No es la primera vez que Blas Herrero, conocido en Asturias como "El Lechero" por su etapa como empresario lácteo, da un pelotazo gracias a los favores políticos. Recuerden que en los ochenta recibió por mediación de Alfonso Guerra y el clan asturiano socialista un centenar de emisoras FM para lanzar una emisora generalista "guerrista" (como la primera Telecinco y el efímero El Sol, que lucía bastante menos que cuando Ortega alentaba la llegada de la República en los treinta).

Pero la cadena guerrista no llegó y Blas se hizo de oro con los postes, primero al arriendarlos a la Onda Cero de Luis del Olmo y más adelante lanzando Kiss FM, emisora que le reportaría los famosos 211 millones de euros por un controvertido laudo contra Telefónica. Pero Herrero, íntimo de Rodríguez Ibarra, Guerra o Bono, no se conformó con sus amistades socialistas y amplió sus círculos sociales con populares como Álvarez Cascos, Esperanza Aguirre y más recientemente con María Dolores de Cospedal, a la que llamó, viendo barruntar la llegada popular a Moncloa, para fichar a su maridísimo, Ignacio López del Hierro,por 12.000 euros mensuales, tal y como denunció El Confidencial, no se sabe muy bien todavía a cambio de qué.
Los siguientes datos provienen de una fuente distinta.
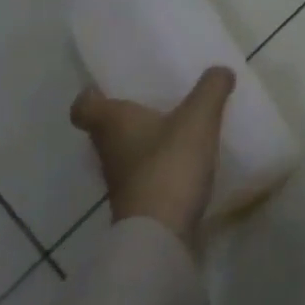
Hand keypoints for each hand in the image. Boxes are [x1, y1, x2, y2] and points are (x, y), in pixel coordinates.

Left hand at [71, 67, 235, 247]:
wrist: (162, 233)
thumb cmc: (169, 165)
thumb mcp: (198, 118)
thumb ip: (211, 89)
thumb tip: (220, 70)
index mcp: (112, 123)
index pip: (83, 106)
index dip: (92, 94)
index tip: (111, 87)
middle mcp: (108, 151)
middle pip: (106, 129)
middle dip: (127, 116)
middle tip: (155, 101)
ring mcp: (121, 182)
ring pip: (126, 152)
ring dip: (145, 142)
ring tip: (177, 129)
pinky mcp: (138, 204)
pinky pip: (145, 176)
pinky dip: (159, 167)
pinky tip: (186, 162)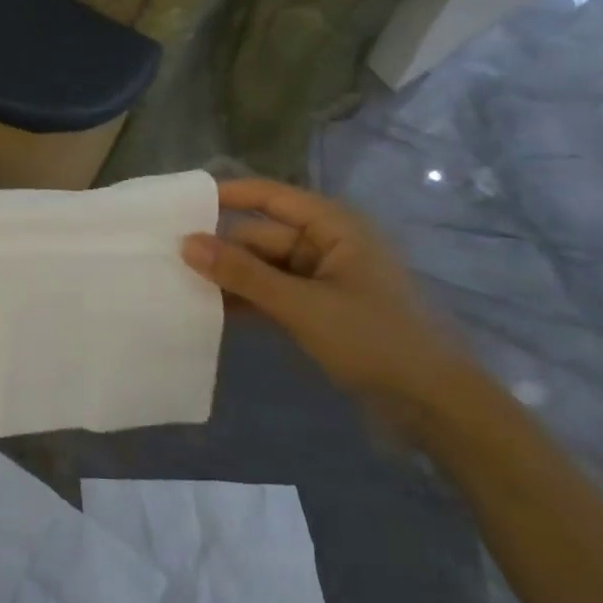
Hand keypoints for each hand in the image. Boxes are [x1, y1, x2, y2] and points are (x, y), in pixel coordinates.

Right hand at [181, 178, 475, 428]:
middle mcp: (326, 244)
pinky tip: (212, 312)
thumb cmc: (374, 340)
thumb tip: (186, 242)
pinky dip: (249, 301)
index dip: (227, 196)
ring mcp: (324, 279)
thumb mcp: (301, 305)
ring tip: (180, 285)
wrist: (435, 406)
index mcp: (333, 226)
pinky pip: (274, 294)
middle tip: (168, 259)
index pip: (270, 197)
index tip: (180, 203)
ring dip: (231, 278)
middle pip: (262, 236)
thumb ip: (242, 274)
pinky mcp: (320, 310)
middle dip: (221, 248)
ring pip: (265, 268)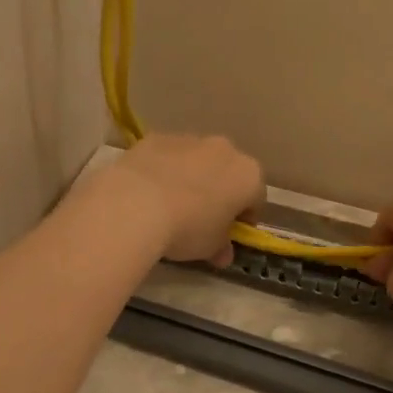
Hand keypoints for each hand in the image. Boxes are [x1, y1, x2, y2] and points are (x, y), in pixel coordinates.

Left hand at [107, 134, 263, 267]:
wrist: (135, 204)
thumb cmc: (188, 228)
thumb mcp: (210, 247)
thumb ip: (221, 247)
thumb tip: (222, 254)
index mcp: (248, 175)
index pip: (256, 198)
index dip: (244, 218)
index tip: (230, 234)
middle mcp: (224, 149)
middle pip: (228, 173)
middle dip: (219, 192)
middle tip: (202, 219)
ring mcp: (189, 139)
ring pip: (197, 161)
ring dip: (191, 178)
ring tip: (170, 205)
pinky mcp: (157, 138)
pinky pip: (167, 157)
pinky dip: (163, 170)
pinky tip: (147, 192)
Y claro, del aguirrismo sacó licencias de TDT y de FM, donde siguió exprimiendo el chicle de Kiss FM, emisora caracterizada por su programación propia en mínimos y por rentabilizar como nadie un disco de cincuenta canciones emitidas en bucle. Y de Cospedal parece que ha sacado una señal TDT, exprimida por Blas con un contrato de alquiler subterráneo a Discovery para ahorrarse los cuarenta millones de euros de inversión y de paso asegurarse una rentabilidad para comenzar a amortizar los pagos a López del Hierro, con el que se dejaba ver en el Ritz hace un par de meses.

Pero Herrero, que cuenta entre sus amigos al propio Juan Carlos I, siempre había caído de pie...hasta el momento. Y es que el promotor David Marjaliza, en pleno ataque de sinceridad para atenuar pena, ha admitido que el Madrid de Esperanza Aguirre funcionaba como funcionaba y que compartía el pago de una oficina con el siniestro Javier López Madrid, oscurso compiyogui de Letizia y presunto acosador sexual, con Francisco Granados, único corrupto en el seno del PP madrileño que admite la ex lideresa, y Blas Herrero, que hacía negocios en la Avenida América con esta cuadrilla de la muerte que no daba puntada sin hilo.